* [Required action] Check every line below for the word "AperFunction" and copy the ones that have it.

———

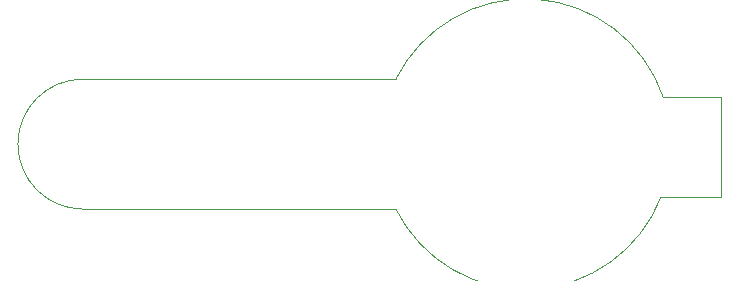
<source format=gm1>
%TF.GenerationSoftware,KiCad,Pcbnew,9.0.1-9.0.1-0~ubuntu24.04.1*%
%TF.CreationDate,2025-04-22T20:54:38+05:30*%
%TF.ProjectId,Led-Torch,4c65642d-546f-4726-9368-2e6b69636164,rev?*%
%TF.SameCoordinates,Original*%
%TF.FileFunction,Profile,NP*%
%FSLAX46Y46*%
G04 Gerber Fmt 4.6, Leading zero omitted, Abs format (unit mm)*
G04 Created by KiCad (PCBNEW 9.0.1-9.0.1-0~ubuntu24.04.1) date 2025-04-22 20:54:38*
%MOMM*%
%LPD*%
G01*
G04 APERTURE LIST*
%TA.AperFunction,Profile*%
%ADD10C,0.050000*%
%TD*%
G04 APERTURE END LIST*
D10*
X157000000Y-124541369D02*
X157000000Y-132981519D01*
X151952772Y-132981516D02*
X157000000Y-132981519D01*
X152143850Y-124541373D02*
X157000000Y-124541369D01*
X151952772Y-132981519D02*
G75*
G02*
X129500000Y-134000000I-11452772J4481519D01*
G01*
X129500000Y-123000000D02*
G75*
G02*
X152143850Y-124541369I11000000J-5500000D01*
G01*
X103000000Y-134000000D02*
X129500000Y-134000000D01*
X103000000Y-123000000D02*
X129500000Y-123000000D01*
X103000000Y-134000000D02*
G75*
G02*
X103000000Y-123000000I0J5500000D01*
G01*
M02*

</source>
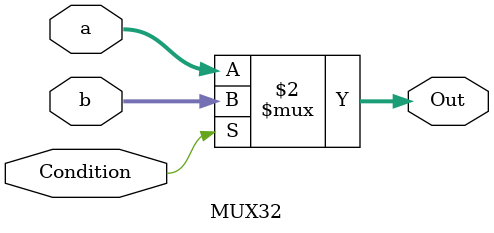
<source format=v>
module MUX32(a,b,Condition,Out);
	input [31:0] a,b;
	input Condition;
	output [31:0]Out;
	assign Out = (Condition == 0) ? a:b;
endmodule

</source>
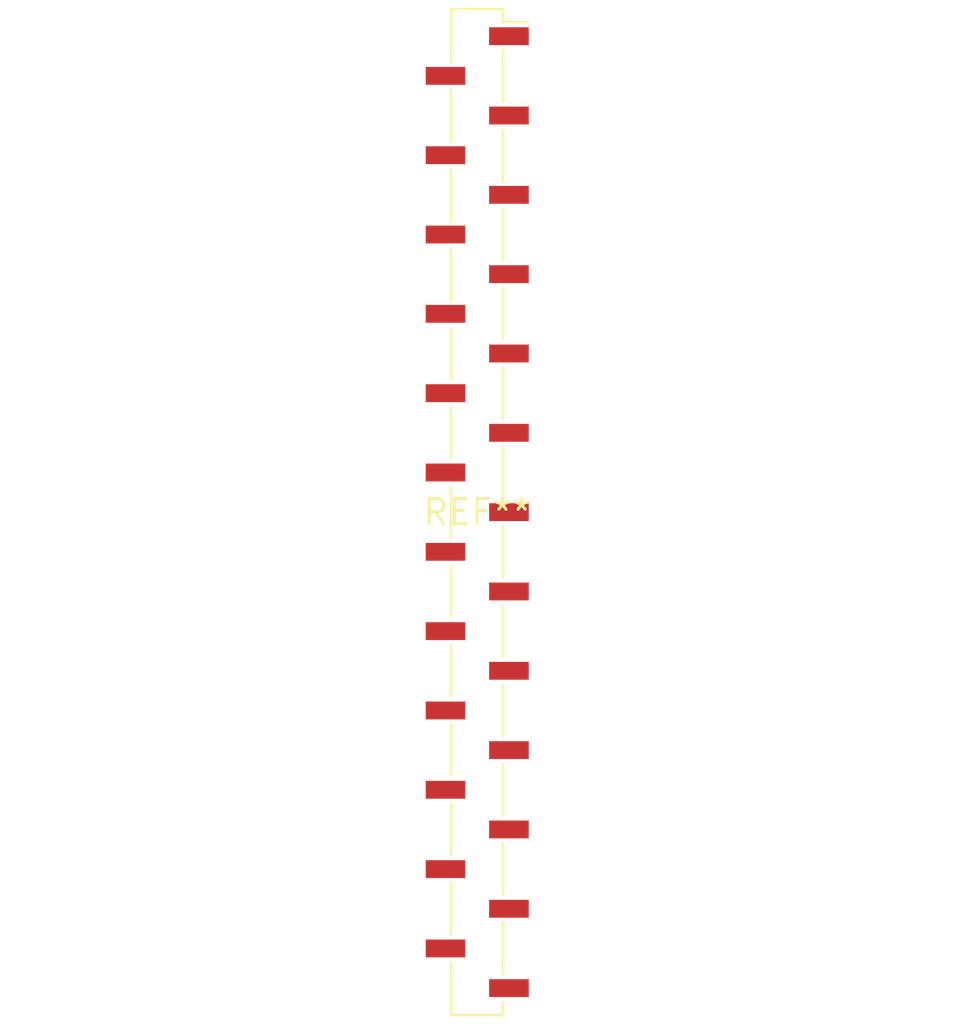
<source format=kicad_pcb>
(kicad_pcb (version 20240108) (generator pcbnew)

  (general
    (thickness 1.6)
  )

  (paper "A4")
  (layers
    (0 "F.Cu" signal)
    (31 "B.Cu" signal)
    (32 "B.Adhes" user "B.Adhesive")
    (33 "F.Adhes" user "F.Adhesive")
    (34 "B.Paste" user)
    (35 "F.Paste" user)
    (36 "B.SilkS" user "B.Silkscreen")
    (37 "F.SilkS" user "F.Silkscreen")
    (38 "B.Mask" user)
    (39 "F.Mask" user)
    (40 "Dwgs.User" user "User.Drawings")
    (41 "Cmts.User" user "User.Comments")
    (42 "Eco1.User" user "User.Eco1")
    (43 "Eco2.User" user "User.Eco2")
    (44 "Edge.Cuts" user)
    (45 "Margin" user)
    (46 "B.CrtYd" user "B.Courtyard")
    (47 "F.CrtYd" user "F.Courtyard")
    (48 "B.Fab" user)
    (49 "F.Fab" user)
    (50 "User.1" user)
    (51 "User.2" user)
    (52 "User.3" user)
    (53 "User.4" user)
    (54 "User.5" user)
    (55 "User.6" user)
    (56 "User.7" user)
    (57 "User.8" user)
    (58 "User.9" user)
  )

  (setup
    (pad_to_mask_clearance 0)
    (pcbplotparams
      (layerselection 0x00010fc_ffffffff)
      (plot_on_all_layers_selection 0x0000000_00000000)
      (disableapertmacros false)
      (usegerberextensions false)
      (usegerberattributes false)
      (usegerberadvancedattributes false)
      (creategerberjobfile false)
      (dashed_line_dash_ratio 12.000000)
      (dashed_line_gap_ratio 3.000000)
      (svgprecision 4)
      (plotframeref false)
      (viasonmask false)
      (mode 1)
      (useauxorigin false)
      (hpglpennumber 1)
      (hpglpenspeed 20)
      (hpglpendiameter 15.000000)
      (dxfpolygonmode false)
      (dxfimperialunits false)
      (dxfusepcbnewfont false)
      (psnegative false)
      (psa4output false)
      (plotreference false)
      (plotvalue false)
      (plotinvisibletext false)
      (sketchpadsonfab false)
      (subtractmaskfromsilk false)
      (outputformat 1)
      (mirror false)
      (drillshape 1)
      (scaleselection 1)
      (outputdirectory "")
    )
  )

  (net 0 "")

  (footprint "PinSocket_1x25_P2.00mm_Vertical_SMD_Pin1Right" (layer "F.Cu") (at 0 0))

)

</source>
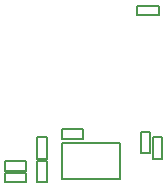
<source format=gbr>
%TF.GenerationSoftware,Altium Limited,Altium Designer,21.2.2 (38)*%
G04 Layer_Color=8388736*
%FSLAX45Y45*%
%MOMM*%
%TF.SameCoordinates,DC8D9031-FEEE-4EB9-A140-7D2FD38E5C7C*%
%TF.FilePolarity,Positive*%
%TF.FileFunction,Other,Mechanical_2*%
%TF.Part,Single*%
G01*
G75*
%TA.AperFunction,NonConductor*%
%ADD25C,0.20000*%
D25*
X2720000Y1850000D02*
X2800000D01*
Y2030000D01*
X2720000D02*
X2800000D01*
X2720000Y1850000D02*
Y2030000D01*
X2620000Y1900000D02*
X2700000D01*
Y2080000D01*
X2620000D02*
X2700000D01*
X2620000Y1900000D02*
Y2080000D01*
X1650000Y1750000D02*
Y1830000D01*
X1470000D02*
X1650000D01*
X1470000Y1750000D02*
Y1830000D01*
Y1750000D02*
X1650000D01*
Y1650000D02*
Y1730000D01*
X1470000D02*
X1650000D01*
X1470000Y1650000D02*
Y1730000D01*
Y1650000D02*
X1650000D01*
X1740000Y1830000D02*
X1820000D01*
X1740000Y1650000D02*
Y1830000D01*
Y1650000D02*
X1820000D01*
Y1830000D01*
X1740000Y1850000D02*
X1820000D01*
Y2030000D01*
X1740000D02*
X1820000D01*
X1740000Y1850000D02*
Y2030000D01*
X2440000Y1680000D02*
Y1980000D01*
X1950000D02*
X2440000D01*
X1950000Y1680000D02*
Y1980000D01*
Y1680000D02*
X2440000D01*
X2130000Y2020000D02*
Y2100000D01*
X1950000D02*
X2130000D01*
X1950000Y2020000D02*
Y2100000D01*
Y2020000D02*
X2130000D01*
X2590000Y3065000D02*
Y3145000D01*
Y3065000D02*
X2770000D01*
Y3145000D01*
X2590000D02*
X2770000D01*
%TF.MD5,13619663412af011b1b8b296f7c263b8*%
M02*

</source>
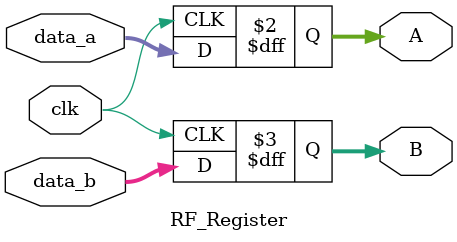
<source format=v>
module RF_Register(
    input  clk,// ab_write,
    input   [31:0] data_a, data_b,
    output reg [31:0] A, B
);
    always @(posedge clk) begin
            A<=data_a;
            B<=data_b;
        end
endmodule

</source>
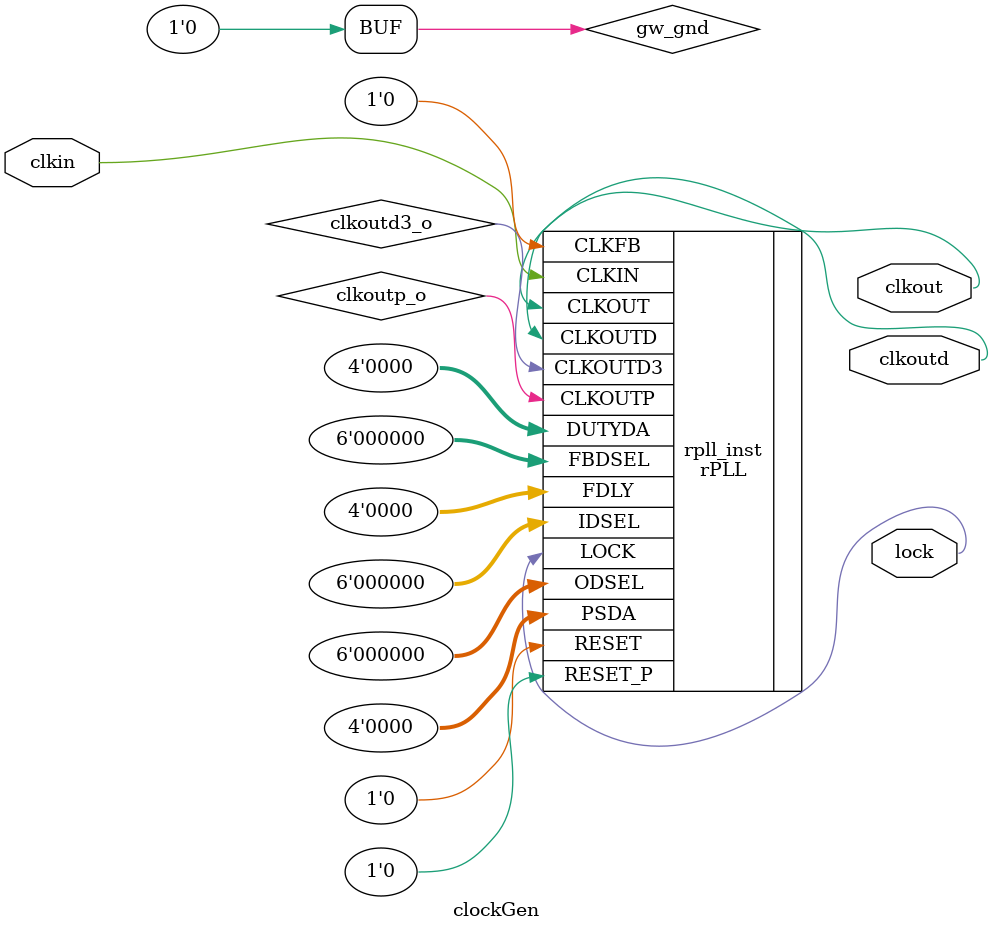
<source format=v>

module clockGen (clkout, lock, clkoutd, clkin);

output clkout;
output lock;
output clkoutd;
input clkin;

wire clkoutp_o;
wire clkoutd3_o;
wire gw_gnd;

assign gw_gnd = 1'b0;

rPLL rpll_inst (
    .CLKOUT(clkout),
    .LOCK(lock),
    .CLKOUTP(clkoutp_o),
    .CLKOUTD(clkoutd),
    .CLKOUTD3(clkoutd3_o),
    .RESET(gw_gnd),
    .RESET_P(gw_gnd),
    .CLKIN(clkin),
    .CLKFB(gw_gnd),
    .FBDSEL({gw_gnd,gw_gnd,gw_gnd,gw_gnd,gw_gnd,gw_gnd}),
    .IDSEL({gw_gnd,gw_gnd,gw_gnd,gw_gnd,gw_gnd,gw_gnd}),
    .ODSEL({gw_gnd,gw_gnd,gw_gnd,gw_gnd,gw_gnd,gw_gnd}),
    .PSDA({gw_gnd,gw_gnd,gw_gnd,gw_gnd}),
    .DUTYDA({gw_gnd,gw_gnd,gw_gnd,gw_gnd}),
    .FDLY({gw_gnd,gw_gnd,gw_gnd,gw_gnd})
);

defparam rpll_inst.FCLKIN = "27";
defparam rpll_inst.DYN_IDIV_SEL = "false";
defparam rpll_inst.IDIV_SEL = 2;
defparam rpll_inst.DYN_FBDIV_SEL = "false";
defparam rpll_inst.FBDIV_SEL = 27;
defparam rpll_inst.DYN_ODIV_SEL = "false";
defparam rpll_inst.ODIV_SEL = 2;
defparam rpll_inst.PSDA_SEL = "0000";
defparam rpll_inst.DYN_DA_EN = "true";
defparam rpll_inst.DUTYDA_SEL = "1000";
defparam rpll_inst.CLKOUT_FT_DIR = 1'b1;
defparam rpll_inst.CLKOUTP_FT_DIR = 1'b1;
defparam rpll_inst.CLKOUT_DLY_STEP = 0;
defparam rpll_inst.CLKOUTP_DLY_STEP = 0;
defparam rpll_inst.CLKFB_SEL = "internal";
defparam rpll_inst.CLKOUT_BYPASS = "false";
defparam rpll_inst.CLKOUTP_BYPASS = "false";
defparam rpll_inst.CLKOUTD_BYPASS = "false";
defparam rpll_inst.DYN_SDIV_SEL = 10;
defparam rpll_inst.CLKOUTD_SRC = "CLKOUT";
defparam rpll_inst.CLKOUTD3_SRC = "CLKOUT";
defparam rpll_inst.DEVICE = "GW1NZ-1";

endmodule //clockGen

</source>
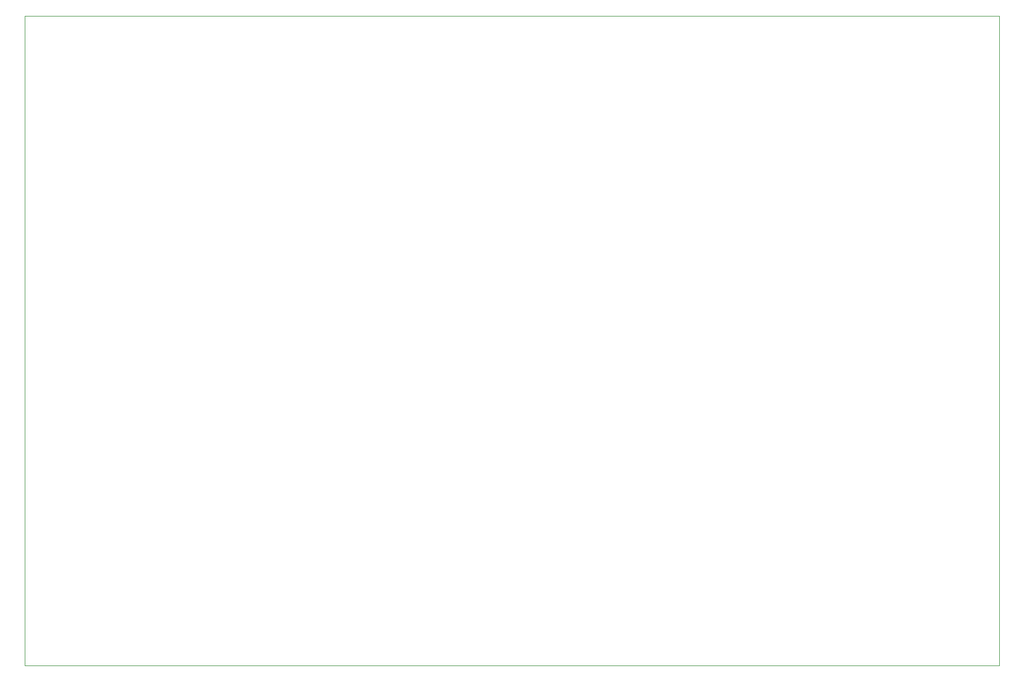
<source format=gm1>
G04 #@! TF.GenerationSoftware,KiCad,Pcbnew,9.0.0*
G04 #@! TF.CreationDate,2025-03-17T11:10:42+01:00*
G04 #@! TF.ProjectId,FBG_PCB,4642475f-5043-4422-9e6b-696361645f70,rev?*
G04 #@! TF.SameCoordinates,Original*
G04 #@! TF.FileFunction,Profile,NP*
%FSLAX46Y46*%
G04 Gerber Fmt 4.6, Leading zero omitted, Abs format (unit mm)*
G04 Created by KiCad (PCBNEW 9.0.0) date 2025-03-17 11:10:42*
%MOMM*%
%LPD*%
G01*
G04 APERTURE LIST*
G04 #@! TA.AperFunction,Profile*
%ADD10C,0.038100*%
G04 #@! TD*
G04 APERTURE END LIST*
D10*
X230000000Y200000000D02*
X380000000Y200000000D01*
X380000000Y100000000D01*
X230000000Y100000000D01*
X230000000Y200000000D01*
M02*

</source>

———

* [Reply]
%TA.AperFunction,Profile*%
%TA.AperFunction,NonConductor*%
G04 #@! TA.AperFunction,Profile*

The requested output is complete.